*WHAT THE EXERCISE ASKS:*
Copy out the text of the records below, changing every "blogartikel" to "nieuwsbericht" and leaving everything else as it stands. Leave the pictures out of your answer.

*Saved data entries:*
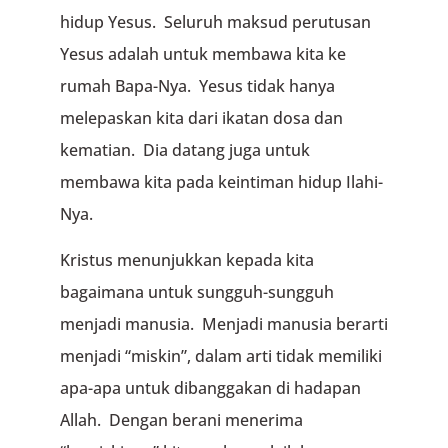
hidup Yesus. Seluruh maksud perutusan
Yesus adalah untuk membawa kita ke
rumah Bapa-Nya. Yesus tidak hanya
melepaskan kita dari ikatan dosa dan
kematian. Dia datang juga untuk
membawa kita pada keintiman hidup Ilahi-
Nya.
Kristus menunjukkan kepada kita
bagaimana untuk sungguh-sungguh
menjadi manusia. Menjadi manusia berarti
menjadi “miskin”, dalam arti tidak memiliki
apa-apa untuk dibanggakan di hadapan
Allah. Dengan berani menerima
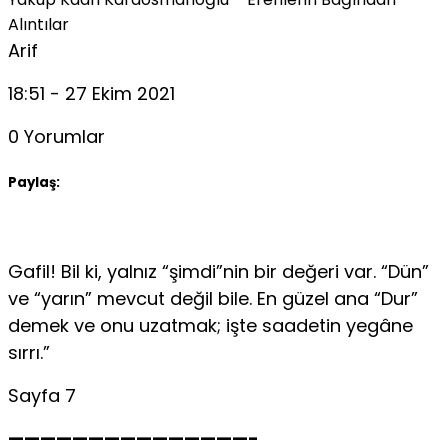
Alıntılar
Arif
18:51 - 27 Ekim 2021
0 Yorumlar
Paylaş:
Gafil! Bil ki, yalnız “şimdi”nin bir değeri var. “Dün”
ve “yarın” mevcut değil bile. En güzel ana “Dur”
demek ve onu uzatmak; işte saadetin yegâne
sırrı.”
Sayfa 7
———————————————-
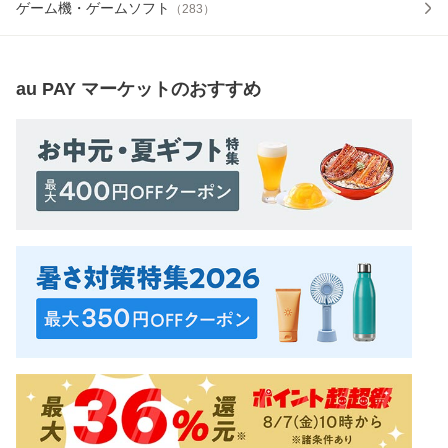
ゲーム機・ゲームソフト
（
283
）
au PAY マーケット
のおすすめ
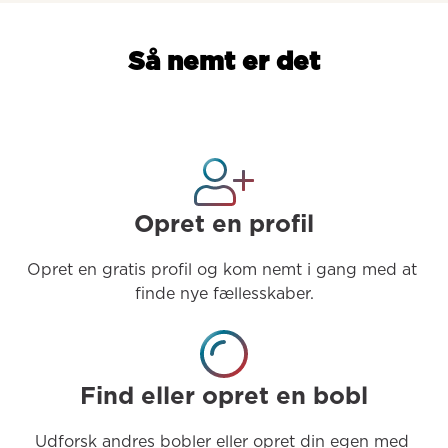
Så nemt er det
Opret en profil
Opret en gratis profil og kom nemt i gang med at 
finde nye fællesskaber.
Find eller opret en bobl
Udforsk andres bobler eller opret din egen med 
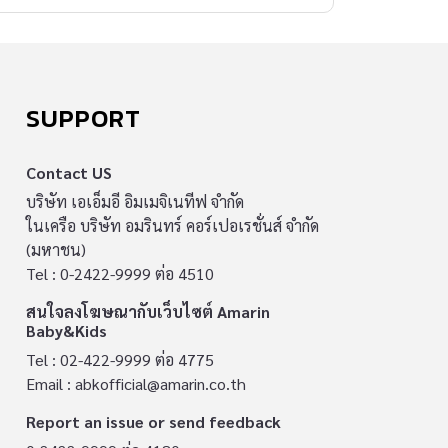
SUPPORT
Contact US
บริษัท เอเอ็มอี อิมเมจิเนทีฟ จำกัด
ในเครือ บริษัท อมรินทร์ คอร์เปอเรชั่นส์ จำกัด
(มหาชน)
Tel : 0-2422-9999 ต่อ 4510
สนใจลงโฆษณากับเว็บไซต์ Amarin
Baby&Kids
Tel : 02-422-9999 ต่อ 4775
Email :
abkofficial@amarin.co.th
Report an issue or send feedback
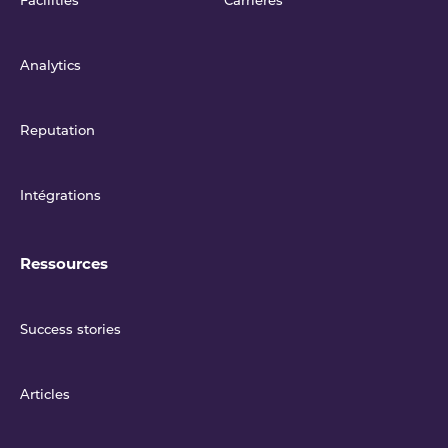
Facilities
Carrières
Analytics
Reputation
Intégrations
Ressources
Success stories
Articles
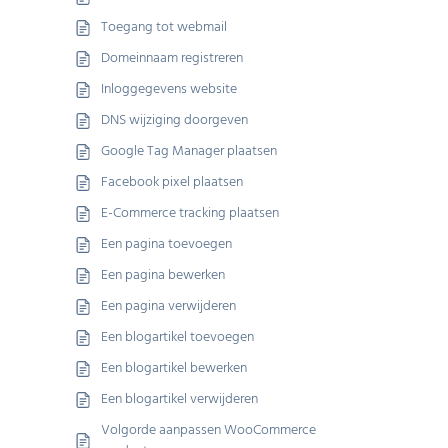
Toegang tot webmail
Domeinnaam registreren
Inloggegevens website
DNS wijziging doorgeven
Google Tag Manager plaatsen
Facebook pixel plaatsen
E-Commerce tracking plaatsen
Een pagina toevoegen
Een pagina bewerken
Een pagina verwijderen
Een blogartikel toevoegen
Een blogartikel bewerken
Een blogartikel verwijderen
Volgorde aanpassen WooCommerce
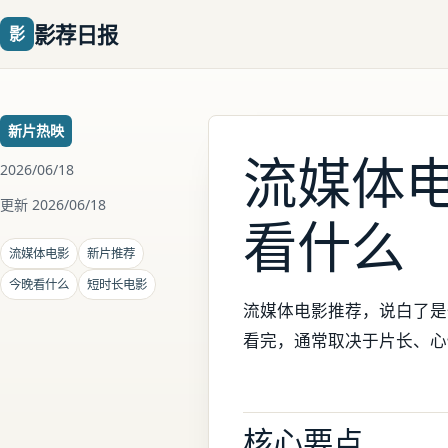
影荐日报
影
新片热映
流媒体
2026/06/18
更新 2026/06/18
看什么
流媒体电影
新片推荐
今晚看什么
短时长电影
流媒体电影推荐，说白了是
看完，通常取决于片长、心
核心要点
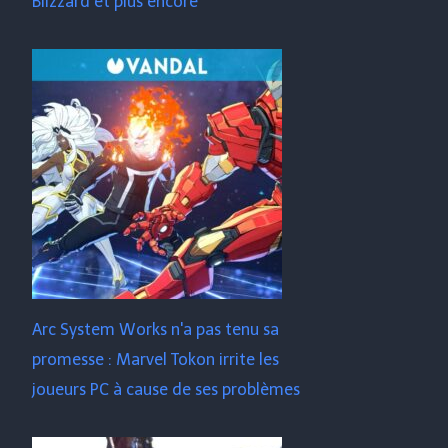
Blizzard et plus encore
Arc System Works n'a pas tenu sa
promesse : Marvel Tokon irrite les
joueurs PC à cause de ses problèmes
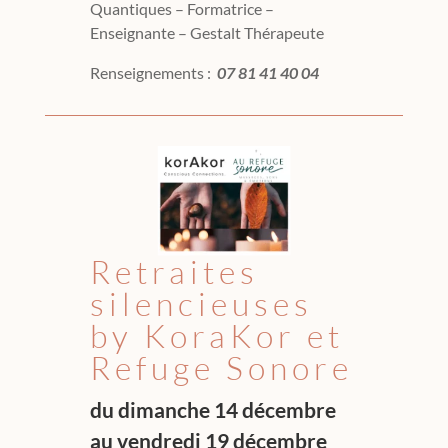
Quantiques – Formatrice –
Enseignante – Gestalt Thérapeute
Renseignements :
07 81 41 40 04
Retraites
silencieuses
by KoraKor et
Refuge Sonore
du dimanche 14 décembre
au vendredi 19 décembre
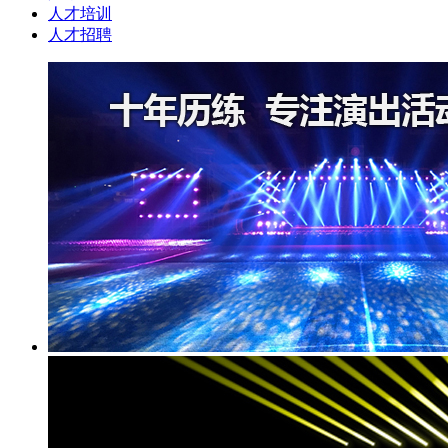
人才培训
人才招聘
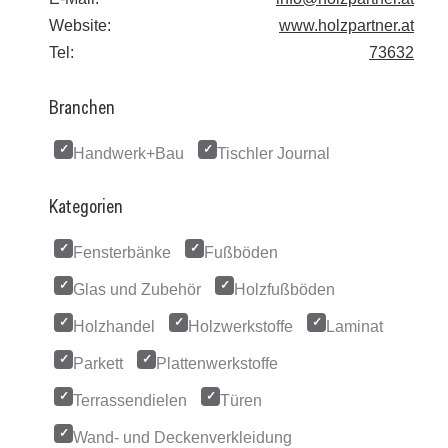
Website:
www.holzpartner.at
Tel:
73632
Branchen
Handwerk+Bau
Tischler Journal
Kategorien
Fensterbänke
Fußböden
Glas und Zubehör
Holzfußböden
Holzhandel
Holzwerkstoffe
Laminat
Parkett
Plattenwerkstoffe
Terrassendielen
Türen
Wand- und Deckenverkleidung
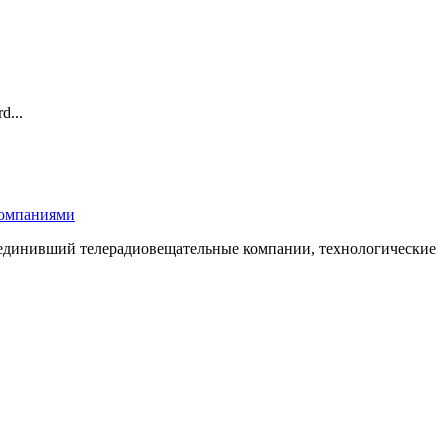
d...
компаниями
бъединивший телерадиовещательные компании, технологические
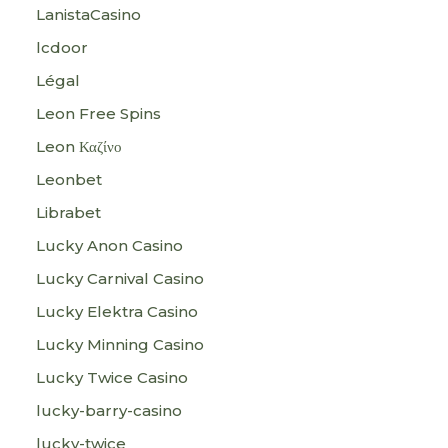
LanistaCasino
lcdoor
Légal
Leon Free Spins
Leon Καζίνο
Leonbet
Librabet
Lucky Anon Casino
Lucky Carnival Casino
Lucky Elektra Casino
Lucky Minning Casino
Lucky Twice Casino
lucky-barry-casino
lucky-twice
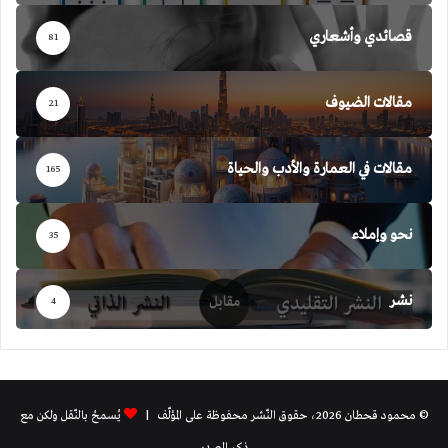
قصائدي وأشعاري
81
مقالات الضيوف
21
مقالات في العمارة والأدب والحياة
165
نحو وإملاء
35
نشر
4
© محمود قحطان 2026، حقوق النّشر محفوظة على المؤلّف |
يُسمحُ بالنّقل ولكن مع
ذكر المصدر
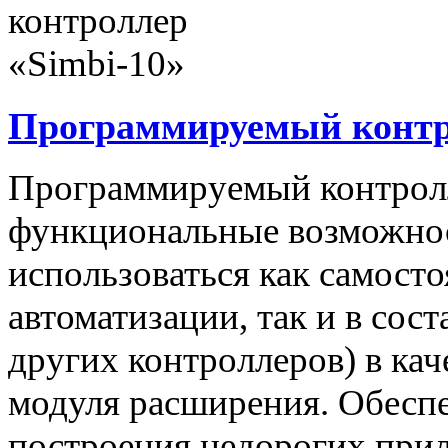
Программируемый контро
Программируемый контролл
функциональные возможнос
использоваться как самост
автоматизации, так и в сос
других контроллеров) в ка
модуля расширения. Обеспе
построения недорогих при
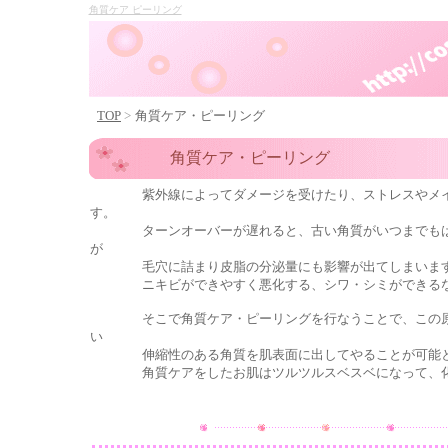
角質ケア ピーリング
TOP
>
角質ケア・ピーリング
角質ケア・ピーリング
紫外線によってダメージを受けたり、ストレスやメイク
す。
ターンオーバーが遅れると、古い角質がいつまでもはが
が
毛穴に詰まり皮脂の分泌量にも影響が出てしまいま
ニキビができやすく悪化する、シワ・シミができるなど
そこで
角質ケア
・
ピーリング
を行なうことで、この
い
伸縮性のある角質を肌表面に出してやることが可能と
角質ケアをしたお肌はツルツルスベスベになって、化粧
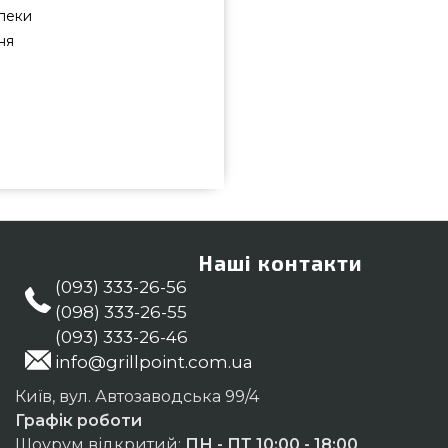
зпеки
ня
- R15015 вибрати та придбати від
істю всего 767 грн. в інтернет
також Обробні дошки в онлайн
м працівникам на номер 0(800)
 Одеса, Чернівці, Кам'янець-
Наші контакти
(093) 333-26-56
(098) 333-26-55
(093) 333-26-46
info@grillpoint.com.ua
Київ, вул. Автозаводська 99/4
Графік роботи
Шоурум відкритий:
ПН - ПТ 10:00 - 18:00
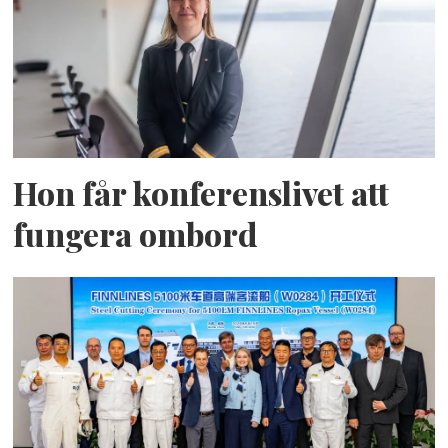
Hon får konferenslivet att
fungera ombord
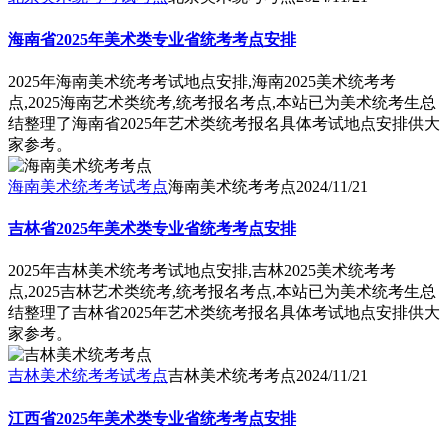
海南省2025年美术类专业省统考考点安排
2025年海南美术统考考试地点安排,海南2025美术统考考
点,2025海南艺术类统考,统考报名考点,本站已为美术统考生总
结整理了海南省2025年艺术类统考报名具体考试地点安排供大
家参考。
海南美术统考考试考点
海南美术统考考点
2024/11/21
吉林省2025年美术类专业省统考考点安排
2025年吉林美术统考考试地点安排,吉林2025美术统考考
点,2025吉林艺术类统考,统考报名考点,本站已为美术统考生总
结整理了吉林省2025年艺术类统考报名具体考试地点安排供大
家参考。
吉林美术统考考试考点
吉林美术统考考点
2024/11/21
江西省2025年美术类专业省统考考点安排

*OUTPUT OF THE TASK:*
hidup Yesus. Seluruh maksud perutusan
Yesus adalah untuk membawa kita ke
rumah Bapa-Nya. Yesus tidak hanya
melepaskan kita dari ikatan dosa dan
kematian. Dia datang juga untuk
membawa kita pada keintiman hidup Ilahi-
Nya.
Kristus menunjukkan kepada kita
bagaimana untuk sungguh-sungguh
menjadi manusia. Menjadi manusia berarti
menjadi “miskin”, dalam arti tidak memiliki
apa-apa untuk dibanggakan di hadapan
Allah. Dengan berani menerima
Alıntılar
Arif
18:51 - 27 Ekim 2021
0 Yorumlar
Paylaş:
Gafil! Bil ki, yalnız “şimdi”nin bir değeri var. “Dün”
ve “yarın” mevcut değil bile. En güzel ana “Dur”
demek ve onu uzatmak; işte saadetin yegâne
sırrı.”
Sayfa 7
———————————————-
ゲーム機・ゲームソフト
（
283
）
au PAY マーケット
のおすすめ
Så nemt er det
Opret en profil
Opret en gratis profil og kom nemt i gang med at 
finde nye fællesskaber.
Find eller opret en bobl
Udforsk andres bobler eller opret din egen med 
SUPPORT
Contact US
บริษัท เอเอ็มอี อิมเมจิเนทีฟ จำกัด
ในเครือ บริษัท อมรินทร์ คอร์เปอเรชั่นส์ จำกัด
(มหาชน)
Tel : 0-2422-9999 ต่อ 4510
สนใจลงโฆษณากับเว็บไซต์ Amarin
Baby&Kids
Tel : 02-422-9999 ต่อ 4775
Email :
abkofficial@amarin.co.th
Report an issue or send feedback
Facilities
Carrières
Analytics
Reputation
Intégrations
Ressources
Success stories
Articles
Toegang tot webmail
Domeinnaam registreren
Inloggegevens website
DNS wijziging doorgeven
Google Tag Manager plaatsen
Facebook pixel plaatsen
E-Commerce tracking plaatsen
Een pagina toevoegen
Een pagina bewerken
Een pagina verwijderen
Een nieuwsbericht toevoegen
Een nieuwsbericht bewerken
Een nieuwsbericht verwijderen
Volgorde aanpassen WooCommerce
影荐日报
影
新片热映
流媒体
2026/06/18
更新 2026/06/18
看什么
流媒体电影
新片推荐
今晚看什么
短时长电影
流媒体电影推荐，说白了是
看完，通常取决于片长、心
核心要点
Blizzard et plus encore
Arc System Works n'a pas tenu sa
promesse : Marvel Tokon irrite les
joueurs PC à cause de ses problèmes
Quantiques – Formatrice –
Enseignante – Gestalt Thérapeute
Renseignements :
07 81 41 40 04
Retraites
silencieuses
by KoraKor et
Refuge Sonore
du dimanche 14 décembre
au vendredi 19 décembre
人才培训
人才招聘
Website:
www.holzpartner.at
Tel:
73632
Branchen
Handwerk+Bau
Tischler Journal
Kategorien
Fensterbänke
Fußböden
Glas und Zubehör
Holzfußböden
Holzhandel
Holzwerkstoffe
Laminat
Parkett
Plattenwerkstoffe
Terrassendielen
Türen
Wand- und Deckenverkleidung
d...
компаниями
бъединивший телерадиовещательные компании, технологические
LanistaCasino
lcdoor
Légal
Leon Free Spins
Leon Καζίνο
Leonbet
Librabet
Lucky Anon Casino
Lucky Carnival Casino
Lucky Elektra Casino
Lucky Minning Casino
Lucky Twice Casino
lucky-barry-casino
lucky-twice
قصائدي وأشعاري
81
مقالات الضيوف
21
مقالات في العمارة والأدب والحياة
165
نحو وإملاء
35
نشر
4
© محمود قحطان 2026، حقوق النّشر محفوظة على المؤلّف |
يُسمحُ بالنّقل ولكن مع
ذكر المصدر
Программируемый контро
Программируемый контролл
функциональные возможнос
использоваться как самост
автоматизации, так и в сос
других контроллеров) в ка
модуля расширения. Обеспе
построения недорогих при
角質ケア ピーリング
TOP
>
角質ケア・ピーリング
角質ケア・ピーリング
紫外線によってダメージを受けたり、ストレスやメイク
す。
ターンオーバーが遅れると、古い角質がいつまでもはが
が
毛穴に詰まり皮脂の分泌量にも影響が出てしまいま
ニキビができやすく悪化する、シワ・シミができるなど
そこで
角質ケア
・
ピーリング
を行なうことで、この
い
伸縮性のある角質を肌表面に出してやることが可能と
角質ケアをしたお肌はツルツルスベスベになって、化粧
зпеки
ня
- R15015 вибрати та придбати від
істю всего 767 грн. в інтернет
також Обробні дошки в онлайн
м працівникам на номер 0(800)
 Одеса, Чернівці, Кам'янець-
Наші контакти
(093) 333-26-56
(098) 333-26-55
(093) 333-26-46
info@grillpoint.com.ua
Київ, вул. Автозаводська 99/4
Графік роботи
Шоурум відкритий:
ПН - ПТ 10:00 - 18:00
Hon får konferenslivet att
fungera ombord
海南省2025年美术类专业省统考考点安排
2025年海南美术统考考试地点安排,海南2025美术统考考
点,2025海南艺术类统考,统考报名考点,本站已为美术统考生总
结整理了海南省2025年艺术类统考报名具体考试地点安排供大
家参考。
海南美术统考考试考点
海南美术统考考点
2024/11/21
吉林省2025年美术类专业省统考考点安排
2025年吉林美术统考考试地点安排,吉林2025美术统考考
点,2025吉林艺术类统考,统考报名考点,本站已为美术统考生总
结整理了吉林省2025年艺术类统考报名具体考试地点安排供大
家参考。
吉林美术统考考试考点
吉林美术统考考点
2024/11/21
江西省2025年美术类专业省统考考点安排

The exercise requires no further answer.